What to work on: If a line in the entries below includes "book", pick it out and copy it.

***

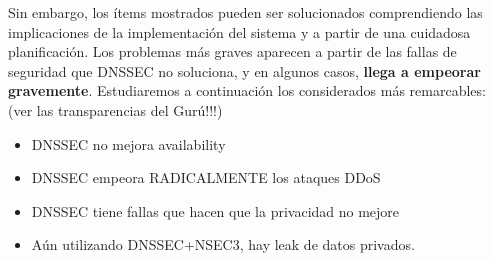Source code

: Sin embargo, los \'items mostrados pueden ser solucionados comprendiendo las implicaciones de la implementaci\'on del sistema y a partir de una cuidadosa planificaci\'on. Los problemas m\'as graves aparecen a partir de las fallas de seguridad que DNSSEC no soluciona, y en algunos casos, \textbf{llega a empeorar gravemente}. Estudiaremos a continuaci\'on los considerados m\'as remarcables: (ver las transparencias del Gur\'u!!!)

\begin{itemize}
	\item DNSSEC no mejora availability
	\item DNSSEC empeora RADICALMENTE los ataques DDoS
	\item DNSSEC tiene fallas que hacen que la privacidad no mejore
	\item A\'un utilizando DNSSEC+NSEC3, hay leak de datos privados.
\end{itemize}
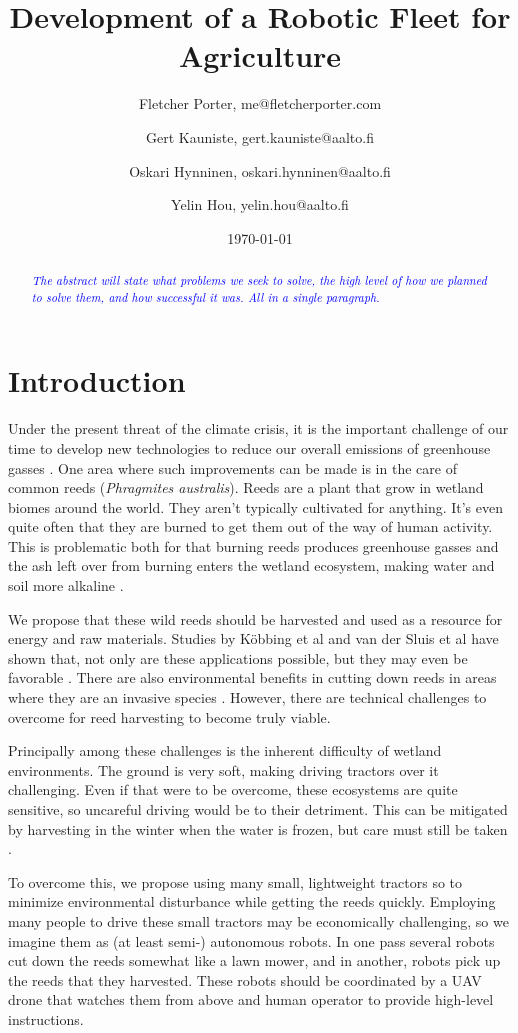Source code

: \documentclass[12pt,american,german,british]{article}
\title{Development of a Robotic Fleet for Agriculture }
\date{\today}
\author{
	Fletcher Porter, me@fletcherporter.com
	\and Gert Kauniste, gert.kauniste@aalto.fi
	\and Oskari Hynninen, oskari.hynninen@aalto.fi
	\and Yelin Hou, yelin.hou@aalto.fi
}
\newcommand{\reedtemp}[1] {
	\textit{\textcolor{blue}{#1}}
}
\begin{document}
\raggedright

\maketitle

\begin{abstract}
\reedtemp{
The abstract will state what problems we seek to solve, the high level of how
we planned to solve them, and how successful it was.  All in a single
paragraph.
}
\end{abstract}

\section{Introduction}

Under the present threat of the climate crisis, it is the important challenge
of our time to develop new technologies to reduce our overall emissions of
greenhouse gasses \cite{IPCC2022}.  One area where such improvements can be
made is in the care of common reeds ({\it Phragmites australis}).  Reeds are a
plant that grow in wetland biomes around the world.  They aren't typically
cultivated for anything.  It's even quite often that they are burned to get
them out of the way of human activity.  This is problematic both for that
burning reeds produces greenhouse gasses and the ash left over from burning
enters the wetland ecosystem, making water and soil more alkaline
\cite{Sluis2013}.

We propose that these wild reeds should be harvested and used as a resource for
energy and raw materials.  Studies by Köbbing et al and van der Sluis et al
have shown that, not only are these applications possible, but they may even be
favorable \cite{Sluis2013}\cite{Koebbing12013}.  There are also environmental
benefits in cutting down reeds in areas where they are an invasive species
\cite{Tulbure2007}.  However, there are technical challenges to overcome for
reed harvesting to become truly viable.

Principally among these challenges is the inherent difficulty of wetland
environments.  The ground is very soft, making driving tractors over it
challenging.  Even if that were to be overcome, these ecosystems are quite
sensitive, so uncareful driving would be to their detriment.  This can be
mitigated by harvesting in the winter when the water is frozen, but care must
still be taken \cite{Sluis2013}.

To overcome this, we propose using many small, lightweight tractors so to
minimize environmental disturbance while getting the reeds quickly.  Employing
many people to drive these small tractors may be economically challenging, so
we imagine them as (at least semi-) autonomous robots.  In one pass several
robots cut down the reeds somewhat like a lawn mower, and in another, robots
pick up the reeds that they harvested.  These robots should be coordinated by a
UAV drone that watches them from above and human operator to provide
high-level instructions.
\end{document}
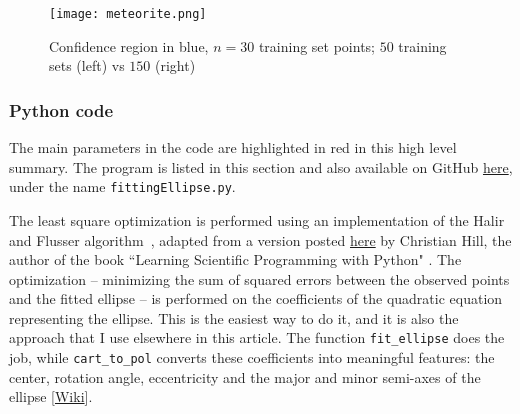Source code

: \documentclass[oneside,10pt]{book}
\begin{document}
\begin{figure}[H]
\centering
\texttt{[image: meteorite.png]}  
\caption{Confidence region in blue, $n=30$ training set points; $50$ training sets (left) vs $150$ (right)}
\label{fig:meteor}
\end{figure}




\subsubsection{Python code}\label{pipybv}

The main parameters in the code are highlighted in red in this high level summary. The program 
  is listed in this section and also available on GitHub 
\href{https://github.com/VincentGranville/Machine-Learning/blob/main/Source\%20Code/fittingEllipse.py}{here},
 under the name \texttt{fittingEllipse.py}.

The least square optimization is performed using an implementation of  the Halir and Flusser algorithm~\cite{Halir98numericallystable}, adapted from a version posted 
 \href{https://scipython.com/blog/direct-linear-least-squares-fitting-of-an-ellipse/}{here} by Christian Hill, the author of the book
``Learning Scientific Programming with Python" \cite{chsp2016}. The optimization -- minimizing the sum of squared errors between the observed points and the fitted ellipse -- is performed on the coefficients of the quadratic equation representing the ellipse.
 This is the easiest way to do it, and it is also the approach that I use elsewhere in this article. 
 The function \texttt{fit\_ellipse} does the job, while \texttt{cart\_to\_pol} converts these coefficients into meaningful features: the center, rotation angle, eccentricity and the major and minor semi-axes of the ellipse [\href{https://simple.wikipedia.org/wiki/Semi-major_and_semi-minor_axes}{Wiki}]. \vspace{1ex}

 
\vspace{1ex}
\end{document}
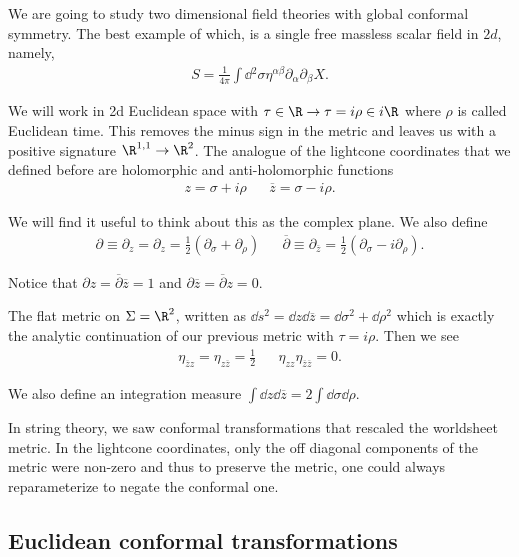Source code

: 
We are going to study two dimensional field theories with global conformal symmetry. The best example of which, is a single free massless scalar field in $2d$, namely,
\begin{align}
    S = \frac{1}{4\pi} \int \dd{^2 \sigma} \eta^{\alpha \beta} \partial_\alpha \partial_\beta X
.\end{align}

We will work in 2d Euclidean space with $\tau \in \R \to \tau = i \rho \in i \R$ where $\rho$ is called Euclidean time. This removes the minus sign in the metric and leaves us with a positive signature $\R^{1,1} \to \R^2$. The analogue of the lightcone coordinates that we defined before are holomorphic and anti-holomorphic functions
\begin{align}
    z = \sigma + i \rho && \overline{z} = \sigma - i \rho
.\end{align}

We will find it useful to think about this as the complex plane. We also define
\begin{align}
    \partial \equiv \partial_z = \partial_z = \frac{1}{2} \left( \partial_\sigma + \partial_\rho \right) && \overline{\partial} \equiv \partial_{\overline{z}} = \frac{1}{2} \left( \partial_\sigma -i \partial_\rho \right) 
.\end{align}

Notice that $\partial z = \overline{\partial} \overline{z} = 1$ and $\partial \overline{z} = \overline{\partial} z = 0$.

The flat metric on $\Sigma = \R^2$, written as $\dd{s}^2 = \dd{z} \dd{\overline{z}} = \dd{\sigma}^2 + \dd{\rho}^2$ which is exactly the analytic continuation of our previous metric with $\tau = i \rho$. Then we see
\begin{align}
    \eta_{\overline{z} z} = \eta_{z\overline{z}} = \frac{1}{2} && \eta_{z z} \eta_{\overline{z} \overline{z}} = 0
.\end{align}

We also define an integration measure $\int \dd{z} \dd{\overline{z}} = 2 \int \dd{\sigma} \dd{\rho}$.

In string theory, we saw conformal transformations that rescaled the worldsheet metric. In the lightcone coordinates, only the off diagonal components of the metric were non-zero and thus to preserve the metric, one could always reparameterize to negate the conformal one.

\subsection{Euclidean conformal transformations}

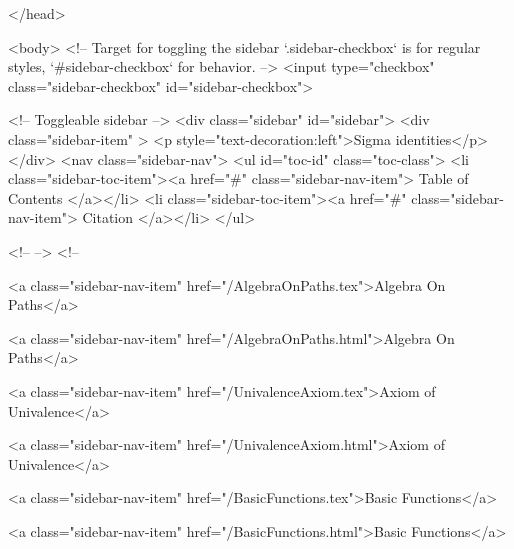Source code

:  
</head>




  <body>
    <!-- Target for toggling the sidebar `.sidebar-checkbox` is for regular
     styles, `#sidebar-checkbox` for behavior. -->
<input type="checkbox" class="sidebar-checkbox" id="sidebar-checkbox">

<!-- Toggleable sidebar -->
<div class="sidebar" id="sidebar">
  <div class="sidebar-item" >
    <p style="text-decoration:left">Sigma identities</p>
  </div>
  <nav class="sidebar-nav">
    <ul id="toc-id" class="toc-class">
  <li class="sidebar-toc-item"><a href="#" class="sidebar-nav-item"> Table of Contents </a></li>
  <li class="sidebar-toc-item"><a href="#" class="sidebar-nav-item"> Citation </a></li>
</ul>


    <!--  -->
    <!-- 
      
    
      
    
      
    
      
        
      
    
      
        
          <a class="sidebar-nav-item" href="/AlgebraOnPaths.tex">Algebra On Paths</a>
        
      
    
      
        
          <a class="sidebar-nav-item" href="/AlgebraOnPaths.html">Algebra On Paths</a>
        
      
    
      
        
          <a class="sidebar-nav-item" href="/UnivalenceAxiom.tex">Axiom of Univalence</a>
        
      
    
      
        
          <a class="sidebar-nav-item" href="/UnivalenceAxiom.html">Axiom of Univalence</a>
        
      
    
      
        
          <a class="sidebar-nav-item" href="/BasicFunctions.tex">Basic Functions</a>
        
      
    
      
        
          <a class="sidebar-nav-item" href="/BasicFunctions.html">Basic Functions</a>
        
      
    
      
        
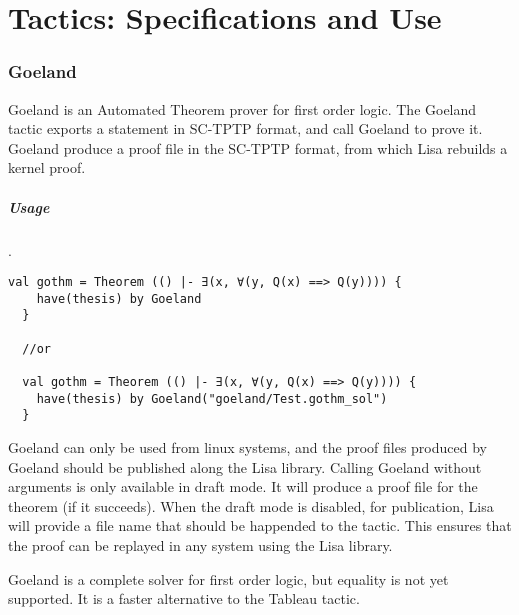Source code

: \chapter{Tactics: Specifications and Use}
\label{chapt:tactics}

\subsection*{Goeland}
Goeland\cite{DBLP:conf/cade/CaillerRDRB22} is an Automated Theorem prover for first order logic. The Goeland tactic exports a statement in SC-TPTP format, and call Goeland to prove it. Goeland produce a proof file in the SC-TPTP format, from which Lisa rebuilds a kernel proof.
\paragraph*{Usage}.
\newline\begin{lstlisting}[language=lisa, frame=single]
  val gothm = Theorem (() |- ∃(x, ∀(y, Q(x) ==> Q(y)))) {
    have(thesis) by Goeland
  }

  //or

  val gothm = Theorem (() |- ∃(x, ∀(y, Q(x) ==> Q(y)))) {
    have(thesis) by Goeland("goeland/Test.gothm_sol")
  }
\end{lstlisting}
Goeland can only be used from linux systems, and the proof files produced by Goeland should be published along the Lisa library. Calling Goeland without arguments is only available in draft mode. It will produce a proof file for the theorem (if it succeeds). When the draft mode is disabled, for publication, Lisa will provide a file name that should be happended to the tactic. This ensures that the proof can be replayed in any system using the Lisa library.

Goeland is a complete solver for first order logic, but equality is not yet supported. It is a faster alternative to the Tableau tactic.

***

Task output:
: \documentclass[oneside,10pt]{book}
 \href{https://scipython.com/blog/direct-linear-least-squares-fitting-of-an-ellipse/}{here} by Christian Hill, the author of the book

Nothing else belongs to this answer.